Rewrite these lines with "Child notes" changed to "Related notes" and everything else left as it is. Leave the pictures out of your answer.

Dataset excerpts:
.....

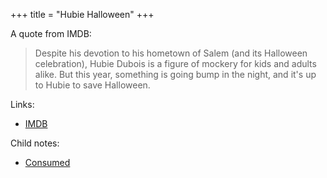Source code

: +++
title = "Hubie Halloween"
+++

A quote from IMDB:

> Despite his devotion to his hometown of Salem (and its Halloween celebration), Hubie Dubois is a figure of mockery for kids and adults alike. But this year, something is going bump in the night, and it's up to Hubie to save Halloween.

Links:

- [IMDB](https://www.imdb.com/title/tt10682266)

Child notes:

- [Consumed](@/notes/Hubie_Halloween/Consumed.md)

.....

### OUTPUT BELOW
Source code

: +++
title = "Hubie Halloween"
+++

A quote from IMDB:

> Despite his devotion to his hometown of Salem (and its Halloween celebration), Hubie Dubois is a figure of mockery for kids and adults alike. But this year, something is going bump in the night, and it's up to Hubie to save Halloween.

Links:

- [IMDB](https://www.imdb.com/title/tt10682266)

Related notes:

- [Consumed](@/notes/Hubie_Halloween/Consumed.md)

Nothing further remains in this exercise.